__Work item__. Each line from the material with the word "Mano" in it must be copied.

__Data provided__.
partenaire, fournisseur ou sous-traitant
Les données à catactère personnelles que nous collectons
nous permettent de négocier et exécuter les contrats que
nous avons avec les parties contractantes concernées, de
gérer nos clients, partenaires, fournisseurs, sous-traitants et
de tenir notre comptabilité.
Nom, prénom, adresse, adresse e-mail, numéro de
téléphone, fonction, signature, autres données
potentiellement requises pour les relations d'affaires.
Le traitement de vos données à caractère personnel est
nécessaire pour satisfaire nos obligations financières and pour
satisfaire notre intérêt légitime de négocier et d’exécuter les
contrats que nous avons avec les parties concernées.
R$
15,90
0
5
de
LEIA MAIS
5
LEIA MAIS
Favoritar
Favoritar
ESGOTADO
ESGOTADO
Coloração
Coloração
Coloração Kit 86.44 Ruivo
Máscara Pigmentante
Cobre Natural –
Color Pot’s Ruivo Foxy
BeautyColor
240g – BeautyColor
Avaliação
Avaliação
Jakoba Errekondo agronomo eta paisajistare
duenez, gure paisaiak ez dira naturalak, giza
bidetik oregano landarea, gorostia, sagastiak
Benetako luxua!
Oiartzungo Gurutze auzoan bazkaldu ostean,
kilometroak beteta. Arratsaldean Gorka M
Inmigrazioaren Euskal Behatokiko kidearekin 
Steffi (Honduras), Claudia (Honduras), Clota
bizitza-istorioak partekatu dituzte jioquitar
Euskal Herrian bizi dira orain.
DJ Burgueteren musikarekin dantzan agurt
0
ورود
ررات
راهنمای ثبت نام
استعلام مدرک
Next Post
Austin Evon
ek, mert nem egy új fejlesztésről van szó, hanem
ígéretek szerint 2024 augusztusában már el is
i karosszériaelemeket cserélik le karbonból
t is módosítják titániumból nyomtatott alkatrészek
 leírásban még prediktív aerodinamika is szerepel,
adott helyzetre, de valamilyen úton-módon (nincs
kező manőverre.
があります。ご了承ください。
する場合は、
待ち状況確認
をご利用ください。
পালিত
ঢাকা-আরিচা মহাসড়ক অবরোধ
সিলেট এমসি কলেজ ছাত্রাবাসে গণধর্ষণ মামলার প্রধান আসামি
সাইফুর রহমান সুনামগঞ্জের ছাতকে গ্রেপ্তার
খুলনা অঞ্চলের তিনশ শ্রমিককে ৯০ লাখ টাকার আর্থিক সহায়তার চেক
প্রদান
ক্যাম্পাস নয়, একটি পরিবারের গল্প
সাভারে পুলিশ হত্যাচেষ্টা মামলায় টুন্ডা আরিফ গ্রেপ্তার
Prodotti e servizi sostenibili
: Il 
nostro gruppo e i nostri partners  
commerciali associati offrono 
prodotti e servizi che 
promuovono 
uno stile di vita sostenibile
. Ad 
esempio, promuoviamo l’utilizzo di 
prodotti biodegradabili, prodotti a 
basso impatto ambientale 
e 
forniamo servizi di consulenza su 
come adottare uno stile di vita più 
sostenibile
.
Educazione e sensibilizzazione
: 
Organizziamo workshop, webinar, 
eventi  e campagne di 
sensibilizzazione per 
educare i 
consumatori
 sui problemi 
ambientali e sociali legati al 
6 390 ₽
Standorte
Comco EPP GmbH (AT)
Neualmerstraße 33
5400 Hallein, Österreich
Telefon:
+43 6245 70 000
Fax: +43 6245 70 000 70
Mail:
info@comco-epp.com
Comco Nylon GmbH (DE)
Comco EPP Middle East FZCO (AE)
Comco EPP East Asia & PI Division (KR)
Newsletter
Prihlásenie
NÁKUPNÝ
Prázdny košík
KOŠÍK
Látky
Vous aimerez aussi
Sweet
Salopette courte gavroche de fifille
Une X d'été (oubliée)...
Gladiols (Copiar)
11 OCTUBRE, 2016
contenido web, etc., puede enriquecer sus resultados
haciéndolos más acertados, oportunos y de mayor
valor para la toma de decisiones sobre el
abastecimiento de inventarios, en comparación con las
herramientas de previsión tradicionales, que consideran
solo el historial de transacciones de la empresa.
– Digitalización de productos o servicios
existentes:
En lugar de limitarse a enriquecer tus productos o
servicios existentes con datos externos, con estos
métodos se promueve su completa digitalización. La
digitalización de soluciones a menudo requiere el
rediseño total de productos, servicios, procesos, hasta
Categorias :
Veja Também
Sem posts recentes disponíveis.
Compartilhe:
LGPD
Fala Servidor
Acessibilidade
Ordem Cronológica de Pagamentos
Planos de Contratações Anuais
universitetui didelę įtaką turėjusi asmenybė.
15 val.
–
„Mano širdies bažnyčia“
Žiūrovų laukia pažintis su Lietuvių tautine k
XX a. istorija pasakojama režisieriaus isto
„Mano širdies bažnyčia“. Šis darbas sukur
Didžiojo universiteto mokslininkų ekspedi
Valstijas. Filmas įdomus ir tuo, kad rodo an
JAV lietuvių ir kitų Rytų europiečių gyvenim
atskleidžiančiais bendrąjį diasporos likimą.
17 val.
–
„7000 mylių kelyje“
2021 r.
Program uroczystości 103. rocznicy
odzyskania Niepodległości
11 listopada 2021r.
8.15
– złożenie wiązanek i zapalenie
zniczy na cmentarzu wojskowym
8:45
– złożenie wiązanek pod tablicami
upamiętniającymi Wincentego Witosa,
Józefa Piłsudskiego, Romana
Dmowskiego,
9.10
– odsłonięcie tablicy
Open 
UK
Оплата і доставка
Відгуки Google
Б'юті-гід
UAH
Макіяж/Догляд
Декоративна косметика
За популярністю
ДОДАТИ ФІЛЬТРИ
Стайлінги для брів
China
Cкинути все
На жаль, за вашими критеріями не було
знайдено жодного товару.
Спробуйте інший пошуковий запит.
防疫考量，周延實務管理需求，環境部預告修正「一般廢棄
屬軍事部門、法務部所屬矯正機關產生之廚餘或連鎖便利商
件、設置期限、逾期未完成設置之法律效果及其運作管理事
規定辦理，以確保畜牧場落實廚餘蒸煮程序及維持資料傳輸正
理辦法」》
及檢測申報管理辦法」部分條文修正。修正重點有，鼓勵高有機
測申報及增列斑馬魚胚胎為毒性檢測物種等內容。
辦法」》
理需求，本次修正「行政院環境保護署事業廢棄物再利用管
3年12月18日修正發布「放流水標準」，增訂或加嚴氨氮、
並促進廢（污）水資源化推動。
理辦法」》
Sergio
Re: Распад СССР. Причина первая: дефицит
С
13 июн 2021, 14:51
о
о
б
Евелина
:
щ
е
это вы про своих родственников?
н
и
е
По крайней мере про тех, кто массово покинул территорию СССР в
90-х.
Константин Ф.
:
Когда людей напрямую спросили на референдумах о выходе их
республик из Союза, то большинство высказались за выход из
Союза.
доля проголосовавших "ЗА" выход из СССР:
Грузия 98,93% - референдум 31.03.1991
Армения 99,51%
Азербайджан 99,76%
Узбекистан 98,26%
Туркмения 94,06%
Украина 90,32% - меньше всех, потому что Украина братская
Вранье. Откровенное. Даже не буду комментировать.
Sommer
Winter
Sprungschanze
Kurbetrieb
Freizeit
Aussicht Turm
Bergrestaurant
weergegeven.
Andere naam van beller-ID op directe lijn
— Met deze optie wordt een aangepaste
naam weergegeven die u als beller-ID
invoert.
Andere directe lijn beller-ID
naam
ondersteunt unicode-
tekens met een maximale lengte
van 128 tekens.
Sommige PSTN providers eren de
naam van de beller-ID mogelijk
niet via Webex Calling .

__Final answer__.
„Mano širdies bažnyčia“
„Mano širdies bažnyčia“. Šis darbas sukur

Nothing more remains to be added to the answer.